DESCRIPTION OF THE TASK → Please copy out every line in the entries that includes the word "blocks".

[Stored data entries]
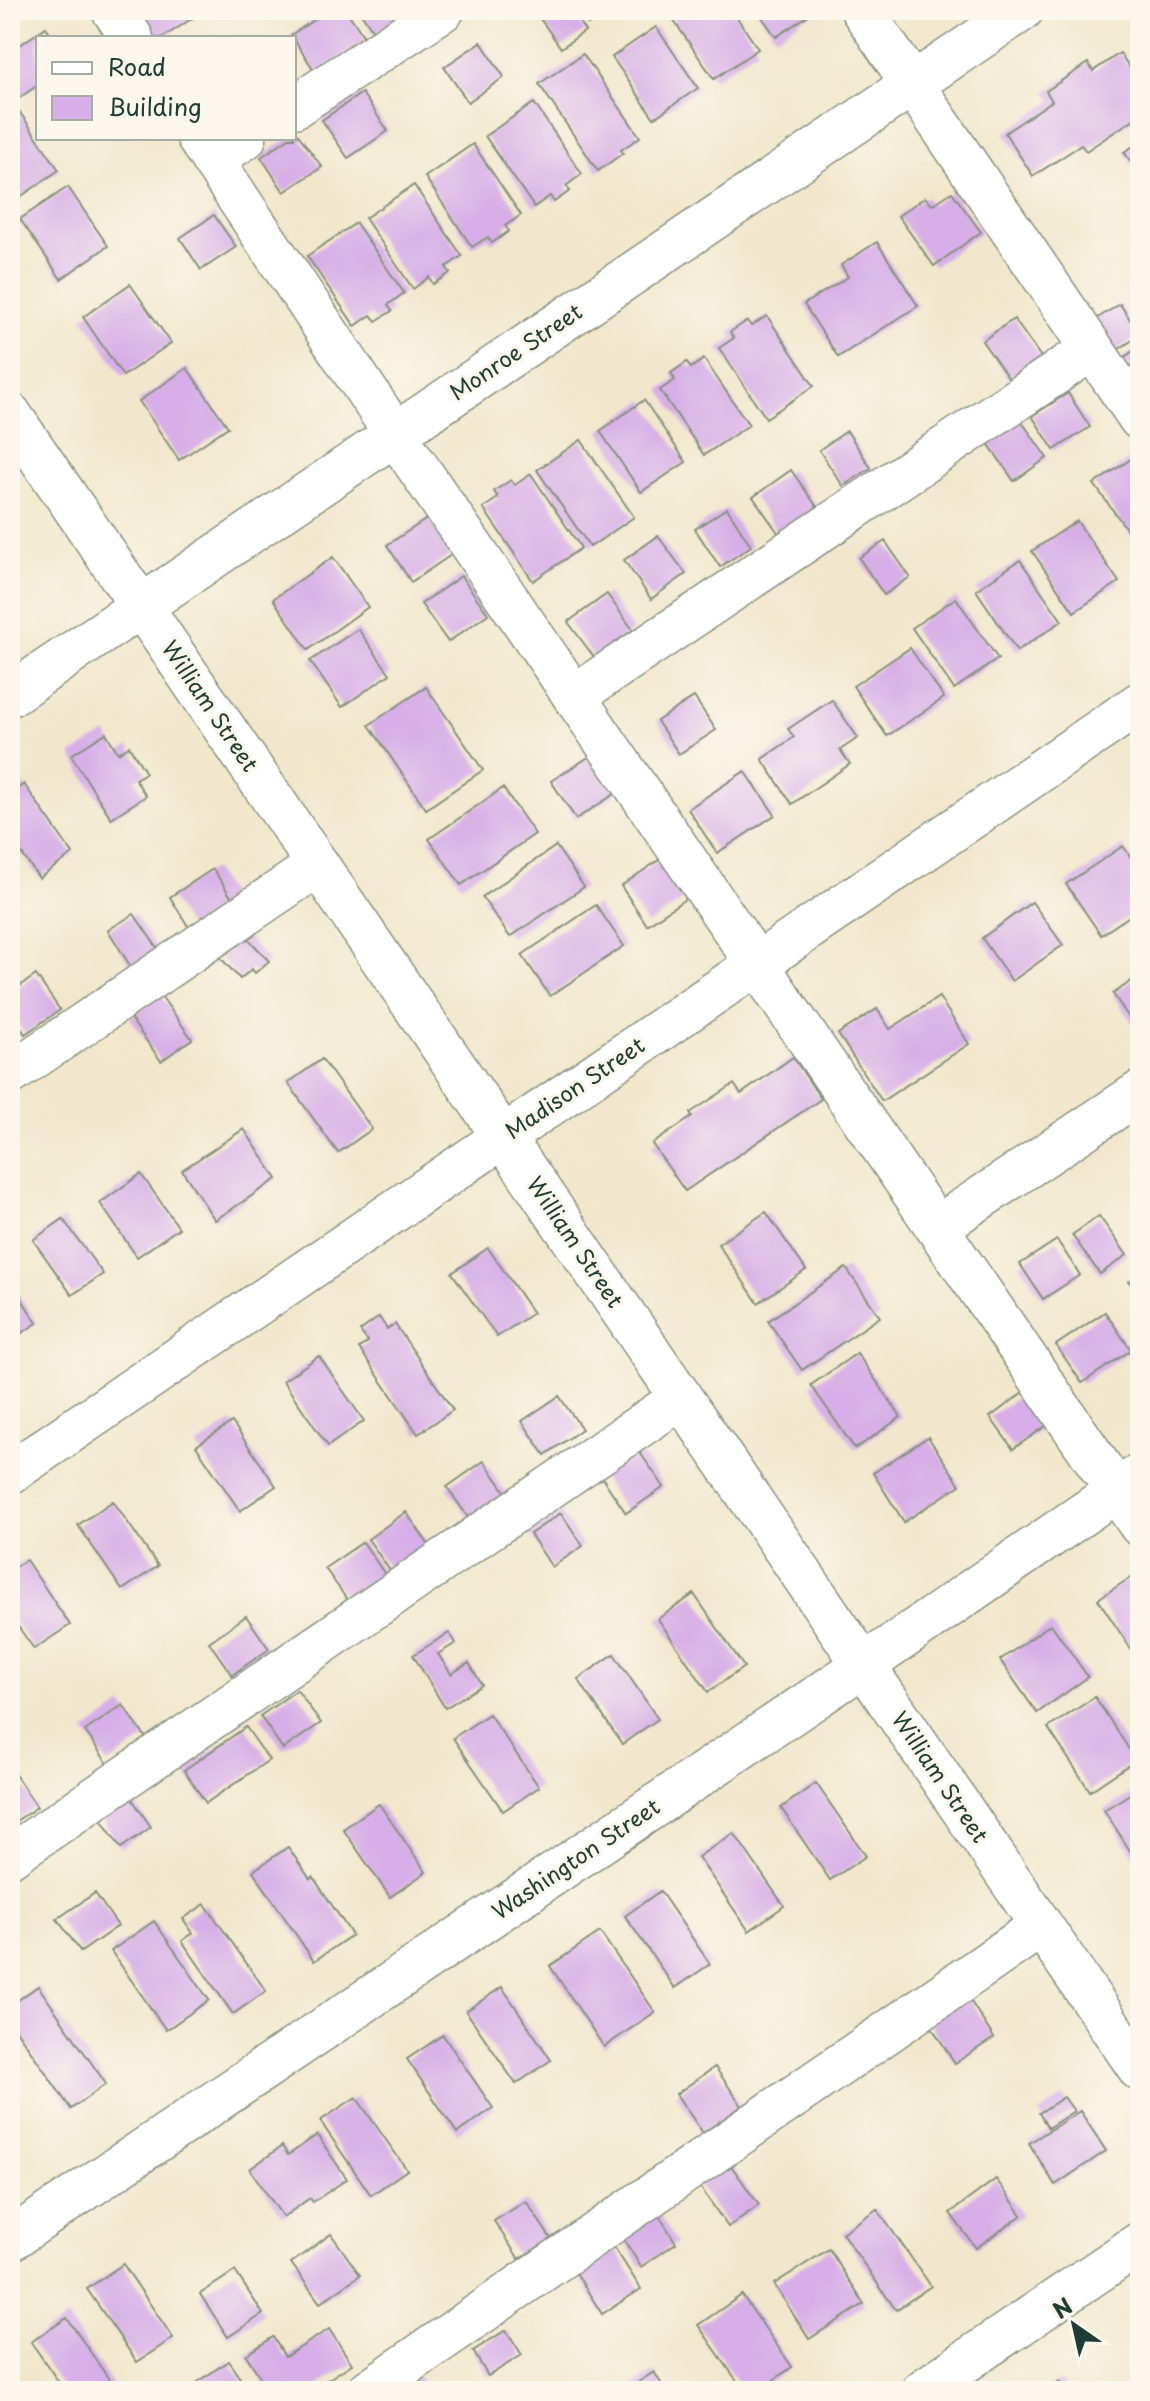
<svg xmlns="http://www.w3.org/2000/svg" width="1150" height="2401" viewBox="0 0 1150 2401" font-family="'Playpen Sans',sans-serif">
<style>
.building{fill:#d7aee7}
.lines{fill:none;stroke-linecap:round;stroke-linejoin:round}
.minor-casing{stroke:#889280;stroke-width:45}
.minor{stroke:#fff;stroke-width:42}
.labels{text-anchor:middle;stroke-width:6;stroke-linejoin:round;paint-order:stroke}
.street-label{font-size:22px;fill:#1f3d34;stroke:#fbf7ec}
</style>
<rect width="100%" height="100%" fill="#fbf7ec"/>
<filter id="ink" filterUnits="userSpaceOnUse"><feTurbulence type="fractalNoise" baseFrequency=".0125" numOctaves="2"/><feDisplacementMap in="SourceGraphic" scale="16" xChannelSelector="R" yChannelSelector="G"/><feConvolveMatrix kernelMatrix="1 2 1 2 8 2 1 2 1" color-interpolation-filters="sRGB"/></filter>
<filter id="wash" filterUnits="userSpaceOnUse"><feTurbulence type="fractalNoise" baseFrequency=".006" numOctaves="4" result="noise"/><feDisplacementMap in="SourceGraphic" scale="32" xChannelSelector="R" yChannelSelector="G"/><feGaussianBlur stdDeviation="1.8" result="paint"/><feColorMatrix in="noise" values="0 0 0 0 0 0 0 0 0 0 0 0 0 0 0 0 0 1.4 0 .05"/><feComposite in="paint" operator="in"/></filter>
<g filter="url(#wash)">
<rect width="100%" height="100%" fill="#f2e7cc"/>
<g id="blocks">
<!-- building -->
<g class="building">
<polygon points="132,10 205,10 162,38 151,38"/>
<polygon points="329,10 346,10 366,40 316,73 291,35"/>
<polygon points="359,10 410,10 375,34"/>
<polygon points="534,10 571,10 585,31 561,48"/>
<polygon points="579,10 609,10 588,24"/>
<polygon points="684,10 732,10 758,49 714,79 672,18"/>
<polygon points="757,10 816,10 776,37"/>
<polygon points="46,27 54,38 38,38 38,85 10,104 10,52"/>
<polygon points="656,27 698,88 654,118 612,57"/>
<polygon points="481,42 504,77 468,102 444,67"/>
<polygon points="1120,53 1140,83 1140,115 1086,151 1081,145 1033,176 1005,133 1052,101 1046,91 1088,63 1093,71"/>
<polygon points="583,54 640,137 621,150 623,153 598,171 539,84"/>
<polygon points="362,93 388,131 348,158 322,120"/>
<polygon points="534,103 582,174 566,186 570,191 554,202 550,196 534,207 485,136"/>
<polygon points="19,111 59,170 10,204 10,117"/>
<polygon points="297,133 322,167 284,192 261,157 289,138 294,138 294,135"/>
<polygon points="1140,142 1140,175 1124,152"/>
<polygon points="473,144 521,215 505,226 509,231 492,243 488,237 472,247 425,177"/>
<polygon points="414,185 462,256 446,267 450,273 433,284 429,277 413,289 365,218"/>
<polygon points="68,187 108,246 61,279 20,219"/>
<polygon points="952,192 981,232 934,266 898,216 925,197 932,205"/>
<polygon points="214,215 236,247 201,270 180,238"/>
<polygon points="356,223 404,293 388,305 392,311 376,321 371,315 355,326 307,256"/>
<polygon points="877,242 918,306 838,357 804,304 848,277 841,265"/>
<polygon points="130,284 171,343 123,376 83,317"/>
<polygon points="1120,304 1140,335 1113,353 1093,321"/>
<polygon points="767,316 814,386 766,418 719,348 734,338 730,332 747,321 751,326"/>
<polygon points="1014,319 1041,357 1009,379 982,341"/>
<polygon points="1140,346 1140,383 1122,359"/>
<polygon points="704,359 749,425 704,455 660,390 675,380 671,373 687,362 691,368"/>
<polygon points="187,368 228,427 179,460 139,401"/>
<polygon points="1068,393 1090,427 1054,450 1032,416"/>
<polygon points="644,400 686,462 641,492 600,431"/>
<polygon points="1018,416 1047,458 1014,481 985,439"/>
<polygon points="847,431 871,468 843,486 819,450"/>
<polygon points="581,440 634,517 590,547 537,470"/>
<polygon points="1137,455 1140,460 1140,548 1094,484"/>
<polygon points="791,470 817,507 779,534 753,497"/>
<polygon points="531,474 581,548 533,581 483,508 498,498 494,491 511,480 515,485"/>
<polygon points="727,508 751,546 720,567 695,529"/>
<polygon points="430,517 454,553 411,582 387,545"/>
<polygon points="1077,521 1119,582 1074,612 1032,551"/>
<polygon points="658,536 686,574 651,599 624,560"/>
<polygon points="885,541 910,577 884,595 859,558"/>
<polygon points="333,557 368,607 308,650 273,599"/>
<polygon points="1020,560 1062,621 1017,651 976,590"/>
<polygon points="461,576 488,614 448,642 421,604"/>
<polygon points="607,594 633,630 594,657 568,622"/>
<polygon points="956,598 998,659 954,689 912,628"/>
<polygon points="358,629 390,674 342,707 310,661"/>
<polygon points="910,648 944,698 887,736 853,686"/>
<polygon points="426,687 483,770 426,809 369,725"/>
<polygon points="694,697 716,730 679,754 657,721"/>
<polygon points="832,700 858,738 840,750 850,764 792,804 762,759 794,737 788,729"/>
<polygon points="106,733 118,753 129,746 146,773 135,779 146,796 111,818 71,755"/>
<polygon points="592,755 616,793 576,819 551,781"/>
<polygon points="745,771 775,815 717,853 688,809"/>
<polygon points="24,784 73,854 39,878 10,837 10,794"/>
<polygon points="503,788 535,834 461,885 429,839"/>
<polygon points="556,846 584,887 510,937 482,897"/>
<polygon points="1123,846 1140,870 1140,909 1101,935 1066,884"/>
<polygon points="662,858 688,897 647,925 621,886"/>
<polygon points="213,869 235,903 191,931 170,897"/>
<polygon points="1032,902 1063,945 1012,981 982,938"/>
<polygon points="596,905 624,946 550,996 522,955"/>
<polygon points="134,914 160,952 132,969 108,930"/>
<polygon points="245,935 269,961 255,973 252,969 240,979 220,957"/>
<polygon points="36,975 60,1010 25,1034 10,1012 10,993"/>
<polygon points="1140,975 1140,1034 1113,994"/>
<polygon points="161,996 192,1039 161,1061 130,1018"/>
<polygon points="939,997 969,1044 882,1101 838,1034 877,1009 890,1029"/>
<polygon points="793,1057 821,1099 685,1191 652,1144 692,1117 690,1113 734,1084 741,1094"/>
<polygon points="322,1059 372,1129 338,1153 288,1083"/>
<polygon points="244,1129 277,1179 215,1220 182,1170"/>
<polygon points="141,1174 179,1228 137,1257 100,1203"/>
<polygon points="766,1212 806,1270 758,1303 718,1244"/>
<polygon points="1099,1216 1127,1255 1100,1274 1072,1235"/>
<polygon points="63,1219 103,1274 72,1295 33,1240"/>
<polygon points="1057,1240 1080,1275 1043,1299 1020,1264"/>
<polygon points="488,1248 533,1313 497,1337 452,1273"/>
<polygon points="846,1268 880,1317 802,1370 768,1321"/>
<polygon points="1140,1274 1140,1298 1129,1281"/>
<polygon points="10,1281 37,1323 10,1341"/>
<polygon points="1105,1312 1131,1350 1082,1383 1056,1345"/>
<polygon points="379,1317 387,1329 395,1324 453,1410 418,1434 359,1348 368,1342 360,1331"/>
<polygon points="857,1353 901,1417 855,1449 811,1385"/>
<polygon points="319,1356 364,1421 328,1446 283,1381"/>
<polygon points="1024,1392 1047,1425 1013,1449 990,1417"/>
<polygon points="559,1396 582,1429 545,1455 522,1421"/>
<polygon points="232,1422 276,1486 240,1511 196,1446"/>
<polygon points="928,1437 960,1485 904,1522 873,1473"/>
<polygon points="636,1447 664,1487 626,1513 599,1473"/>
<polygon points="484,1461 507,1494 470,1520 447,1487"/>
<polygon points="113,1501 158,1566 122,1590 78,1525"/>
<polygon points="406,1512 429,1545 391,1572 368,1539"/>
<polygon points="561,1513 583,1546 552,1567 530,1534"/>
<polygon points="363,1542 386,1576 348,1601 325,1568"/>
<polygon points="26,1560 70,1625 34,1649 10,1615 10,1570"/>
<polygon points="1139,1572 1140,1643 1131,1649 1098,1599"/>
<polygon points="694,1594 744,1667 708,1692 658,1619"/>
<polygon points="246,1616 269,1649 232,1675 209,1642"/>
<polygon points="1051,1624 1088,1677 1037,1713 1000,1660"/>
<polygon points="449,1633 456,1643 438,1654 451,1674 469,1663 482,1685 445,1708 413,1655"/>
<polygon points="614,1654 658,1719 622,1744 578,1679"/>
<polygon points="297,1690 321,1723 283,1749 260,1716"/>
<polygon points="1095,1697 1136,1760 1090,1791 1048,1728"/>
<polygon points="123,1705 146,1738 108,1764 85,1731"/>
<polygon points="489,1714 539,1787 503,1811 453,1738"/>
<polygon points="246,1727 269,1760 206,1803 184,1770"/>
<polygon points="14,1773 37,1807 10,1825 10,1776"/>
<polygon points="816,1783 866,1856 830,1880 781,1808"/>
<polygon points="1140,1788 1140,1853 1134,1857 1104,1810"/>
<polygon points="128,1793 151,1827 121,1848 98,1815"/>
<polygon points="379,1804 426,1872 390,1897 343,1829"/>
<polygon points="734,1833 784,1906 749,1931 698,1857"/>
<polygon points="288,1847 310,1879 313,1877 352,1935 314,1961 253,1871"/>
<polygon points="660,1891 710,1964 675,1988 625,1916"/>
<polygon points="95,1893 118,1926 81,1952 57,1919"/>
<polygon points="205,1904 266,1991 233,2014 182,1941 193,1933 183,1919"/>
<polygon points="154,1921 209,2000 166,2030 111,1951"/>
<polygon points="600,1932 655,2012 604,2047 550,1966"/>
<polygon points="38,1986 106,2084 71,2109 10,2021 10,2006"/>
<polygon points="502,1987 551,2060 516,2084 466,2011"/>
<polygon points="968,1997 994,2038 955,2063 929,2023"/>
<polygon points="443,2035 493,2108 457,2133 407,2059"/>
<polygon points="715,2067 742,2106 703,2133 676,2094"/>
<polygon points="356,2097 407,2170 371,2195 320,2121"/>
<polygon points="1064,2097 1074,2111 1048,2128 1039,2113"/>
<polygon points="1080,2111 1106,2151 1055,2185 1029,2143"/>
<polygon points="317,2135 347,2179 313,2202 310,2198 283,2217 250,2169 282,2146 288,2155"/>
<polygon points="727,2160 759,2205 728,2227 696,2181"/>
<polygon points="996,2179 1022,2215 976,2248 950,2213"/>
<polygon points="526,2201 551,2239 519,2259 494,2221"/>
<polygon points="654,2207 676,2243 641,2267 618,2230"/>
<polygon points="877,2209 931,2286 896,2310 842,2233"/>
<polygon points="331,2234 360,2275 320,2303 291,2263"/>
<polygon points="614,2247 641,2289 602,2314 575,2271"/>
<polygon points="829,2249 864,2304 809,2339 774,2284"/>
<polygon points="123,2264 173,2338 137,2362 87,2289"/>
<polygon points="235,2271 263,2314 228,2337 200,2294"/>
<polygon points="742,2295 792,2367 758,2391 744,2391 698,2325"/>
<polygon points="67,2318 117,2391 65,2391 31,2342"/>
<polygon points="329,2329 352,2364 310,2391 269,2391 246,2355 273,2337 285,2357"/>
<polygon points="506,2330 522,2355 488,2376 473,2351"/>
<polygon points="228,2361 249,2391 189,2391 188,2389"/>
<polygon points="654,2372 666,2391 625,2391"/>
<polygon points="417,2375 427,2391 394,2391"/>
<polygon points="1060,2381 1067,2391 1044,2391"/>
</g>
</g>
</g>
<g filter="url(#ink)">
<use href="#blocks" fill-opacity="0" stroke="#889280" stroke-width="2"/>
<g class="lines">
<defs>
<g id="minor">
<polyline points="113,10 132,38"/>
<polyline points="862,10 1140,419"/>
<polyline points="294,107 443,10"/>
<polyline points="198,138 395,434 1140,1525"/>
<polyline points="212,160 245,138"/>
<polyline points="10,414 1140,2070"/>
<polyline points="10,695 1022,10"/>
<polyline points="574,696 1092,349"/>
<polyline points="10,1074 318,865"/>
<polyline points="937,1227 1140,1092"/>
<polyline points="10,1473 1140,703"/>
<polyline points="10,1856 681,1398"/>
<polyline points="10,2240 864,1665 1138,1476"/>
<polyline points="368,2391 1041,1926"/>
<polyline points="922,2391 1140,2243"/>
</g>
</defs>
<!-- minor casing -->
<use href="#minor" class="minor-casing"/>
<!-- minor -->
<use href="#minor" class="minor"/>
</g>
</g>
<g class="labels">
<!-- street labels -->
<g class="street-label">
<text transform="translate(516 352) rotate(-34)" y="8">Monroe Street</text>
<text transform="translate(210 706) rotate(56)" y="8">William Street</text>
<text transform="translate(575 1088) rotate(-34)" y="8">Madison Street</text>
<text transform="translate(575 1242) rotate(56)" y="8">William Street</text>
<text transform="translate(940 1777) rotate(56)" y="8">William Street</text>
<text transform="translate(576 1859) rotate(-34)" y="8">Washington Street</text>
</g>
</g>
<!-- margin -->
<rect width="1150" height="2401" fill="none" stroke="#fbf7ec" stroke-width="40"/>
<!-- legend -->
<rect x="36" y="36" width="260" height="104" fill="#fbf7ec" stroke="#a3ada2" stroke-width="2"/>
<rect x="52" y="62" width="40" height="12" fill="#ffffff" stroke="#a3ada2" stroke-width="2"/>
<text x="108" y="76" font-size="24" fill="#1f3d34">Road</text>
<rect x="52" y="96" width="40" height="24" fill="#d7aee7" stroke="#a3ada2" stroke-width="2"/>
<text x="108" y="116" font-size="24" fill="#1f3d34">Building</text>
<!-- north arrow -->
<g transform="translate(1074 2325) rotate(326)" stroke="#fbf7ec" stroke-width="6" paint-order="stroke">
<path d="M0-6L14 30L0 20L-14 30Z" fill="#1f3d34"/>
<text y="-12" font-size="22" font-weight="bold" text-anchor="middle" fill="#1f3d34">N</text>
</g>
</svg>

REPLY →
<g id="blocks">
<use href="#blocks" fill-opacity="0" stroke="#889280" stroke-width="2"/>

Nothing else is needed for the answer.